JAKARTA - The International Monetary Fund (IMF) has warned the European Union (EU) that it could potentially approach a recession with inflation approaching 5 percent due to the conflict in the Middle East.

"We see in a more severe scenario, a sustained supply shock and tightening financial conditions could push the EU closer to a recession with inflation close to 5 percent," said IMF European Department Head Alfred Kammer, Friday, April 17, reported by ANTARA from Sputnik.

He stressed that no European country would be spared from the impact.

The IMF also expects the European Central Bank to raise its benchmark rate by 50 basis points by the end of 2026, amid rising short-term inflation expectations.

According to Kammer, the policy response could change depending on the development of the global energy market in the next few weeks as well as the economic conditions of the euro area.

"With eurozone inflation close to target and medium-term expectations relatively stable, the European Central Bank still has time to monitor the impact of the conflict before taking further steps," he said.

Kammer said the main impact of the conflict on the EU was through rising energy prices.

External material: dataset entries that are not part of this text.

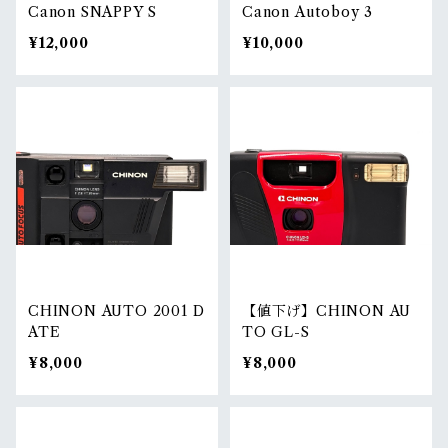
Canon SNAPPY S
Canon Autoboy 3
¥12,000
¥10,000
CHINON AUTO 2001 D
【値下げ】CHINON AU
ATE
TO GL-S
¥8,000
¥8,000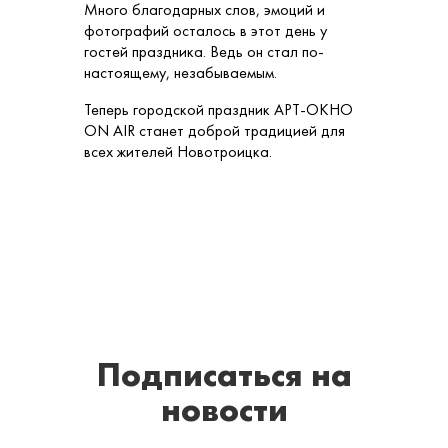
Много благодарных слов, эмоций и
фотографий осталось в этот день у
гостей праздника. Ведь он стал по-
настоящему, незабываемым.
Теперь городской праздник АРТ-ОКНО
ON AIR станет доброй традицией для
всех жителей Новотроицка.
Подписаться
на
новости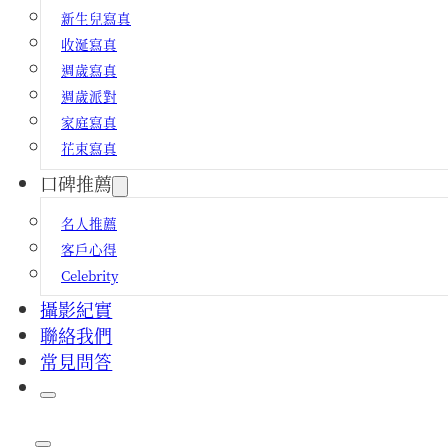
新生兒寫真
收涎寫真
週歲寫真
週歲派對
家庭寫真
花束寫真
口碑推薦
名人推薦
客戶心得
Celebrity
攝影紀實
聯絡我們
常見問答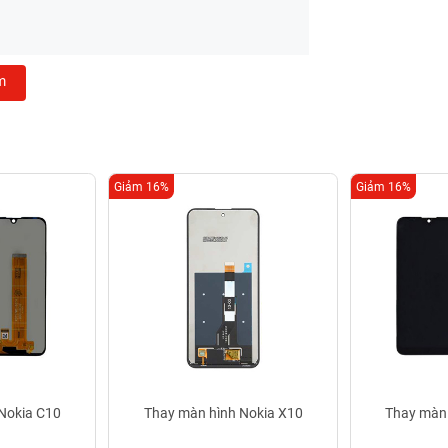
m
Giảm 16%
Giảm 16%
Nokia C10
Thay màn hình Nokia X10
Thay màn 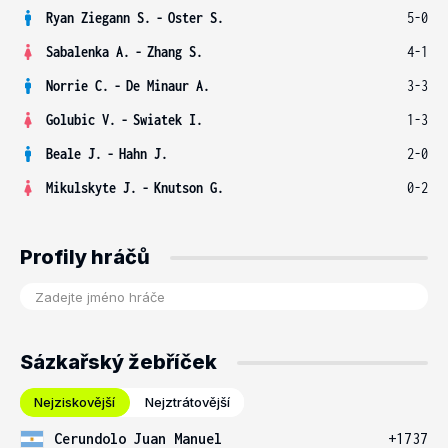
Ryan Ziegann S.
-
Oster S.
5-0
Sabalenka A.
-
Zhang S.
4-1
Norrie C.
-
De Minaur A.
3-3
Golubic V.
-
Swiatek I.
1-3
Beale J.
-
Hahn J.
2-0
Mikulskyte J.
-
Knutson G.
0-2
Profily hráčů
Sázkařský žebříček
Nejziskovější
Nejztrátovější
Cerundolo Juan Manuel
+1737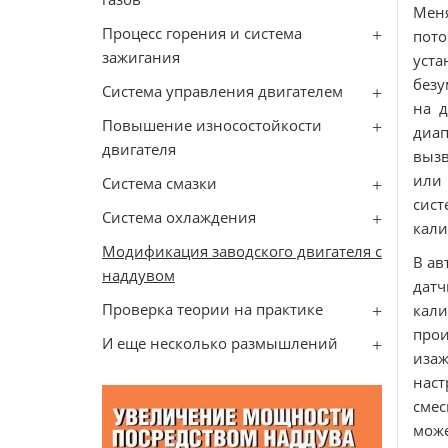
Меня
Процесс горения и система
пото
зажигания
уста
безу
Система управления двигателем
на д
Повышение износостойкости
диап
двигателя
вызв
или 
Система смазки
сист
Система охлаждения
кали
Модификация заводского двигателя с
В ав
наддувом
датч
Проверка теории на практике
кал
про
И еще несколько размышлений
изаж
наст
смес
мож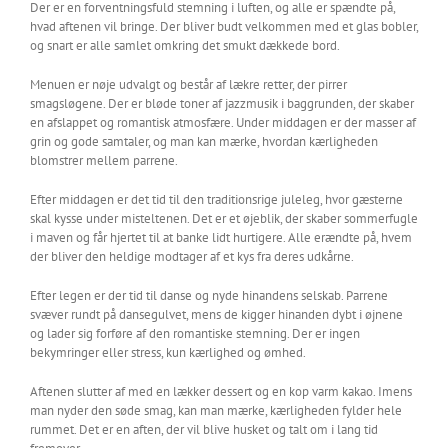
Der er en forventningsfuld stemning i luften, og alle er spændte på,
hvad aftenen vil bringe. Der bliver budt velkommen med et glas bobler,
og snart er alle samlet omkring det smukt dækkede bord.
Menuen er nøje udvalgt og består af lækre retter, der pirrer
smagsløgene. Der er bløde toner af jazzmusik i baggrunden, der skaber
en afslappet og romantisk atmosfære. Under middagen er der masser af
grin og gode samtaler, og man kan mærke, hvordan kærligheden
blomstrer mellem parrene.
Efter middagen er det tid til den traditionsrige juleleg, hvor gæsterne
skal kysse under misteltenen. Det er et øjeblik, der skaber sommerfugle
i maven og får hjertet til at banke lidt hurtigere. Alle erændte på, hvem
der bliver den heldige modtager af et kys fra deres udkårne.
Efter legen er der tid til danse og nyde hinandens selskab. Parrene
svæver rundt på dansegulvet, mens de kigger hinanden dybt i øjnene
og lader sig forføre af den romantiske stemning. Der er ingen
bekymringer eller stress, kun kærlighed og ømhed.
Aftenen slutter af med en lækker dessert og en kop varm kakao. Imens
man nyder den søde smag, kan man mærke, kærligheden fylder hele
rummet. Det er en aften, der vil blive husket og talt om i lang tid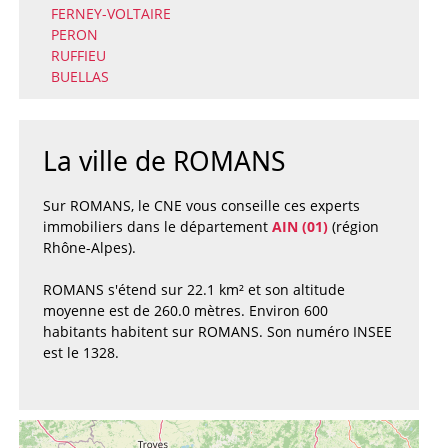
FERNEY-VOLTAIRE
PERON
RUFFIEU
BUELLAS
La ville de ROMANS
Sur ROMANS, le CNE vous conseille ces experts
immobiliers dans le département
AIN (01)
(région
Rhône-Alpes).
ROMANS s'étend sur 22.1 km² et son altitude
moyenne est de 260.0 mètres. Environ 600
habitants habitent sur ROMANS. Son numéro INSEE
est le 1328.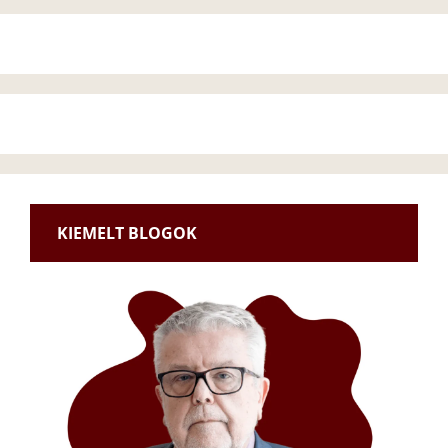
KIEMELT BLOGOK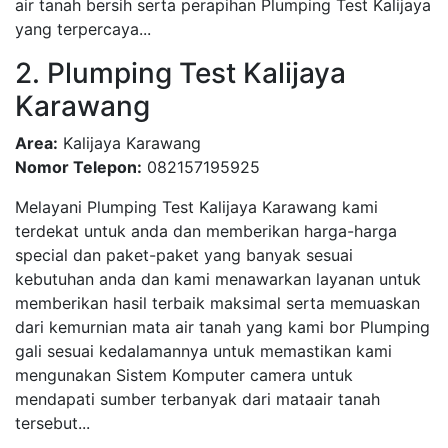
air tanah bersih serta perapihan Plumping Test Kalijaya
yang terpercaya...
2. Plumping Test Kalijaya
Karawang
Area:
Kalijaya Karawang
Nomor Telepon:
082157195925
Melayani Plumping Test Kalijaya Karawang kami
terdekat untuk anda dan memberikan harga-harga
special dan paket-paket yang banyak sesuai
kebutuhan anda dan kami menawarkan layanan untuk
memberikan hasil terbaik maksimal serta memuaskan
dari kemurnian mata air tanah yang kami bor Plumping
gali sesuai kedalamannya untuk memastikan kami
mengunakan Sistem Komputer camera untuk
mendapati sumber terbanyak dari mataair tanah
tersebut...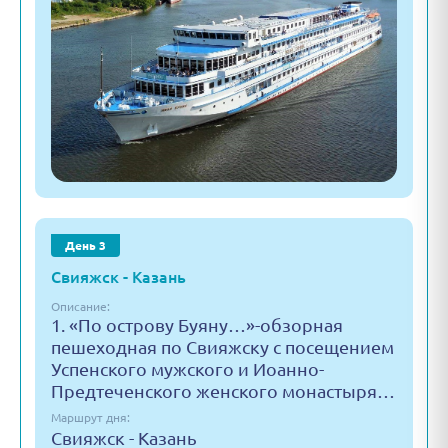
День 3
Свияжск - Казань
Описание:
1. «По острову Буяну…»-обзорная
пешеходная по Свияжску с посещением
Успенского мужского и Иоанно-
Предтеченского женского монастыря…
Маршрут дня:
Свияжск - Казань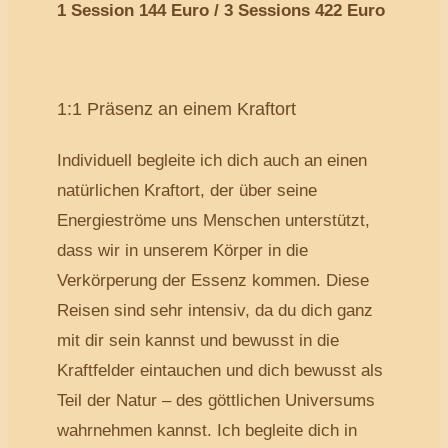
1 Session 144 Euro / 3 Sessions 422 Euro
1:1 Präsenz an einem Kraftort
Individuell begleite ich dich auch an einen
natürlichen Kraftort, der über seine
Energieströme uns Menschen unterstützt,
dass wir in unserem Körper in die
Verkörperung der Essenz kommen. Diese
Reisen sind sehr intensiv, da du dich ganz
mit dir sein kannst und bewusst in die
Kraftfelder eintauchen und dich bewusst als
Teil der Natur – des göttlichen Universums
wahrnehmen kannst. Ich begleite dich in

"Industrial energy prices in the EU are now about twice as high as before 2022 and much higher than in the US," he said.

He added that this condition was triggered by dependence on energy imports and fragmentation of the energy market in the region.

For the UK, the IMF assessed that tight monetary policy needed to be maintained to contain inflationary pressures.

The IMF also lowered its forecast for British economic growth for 2026 more sharply than other G7 countries. Inflation in the country is expected to reach 3.2 percent this year.

British Finance Minister Rachel Reeves said the escalation of the Middle East conflict posed a significant challenge for her country.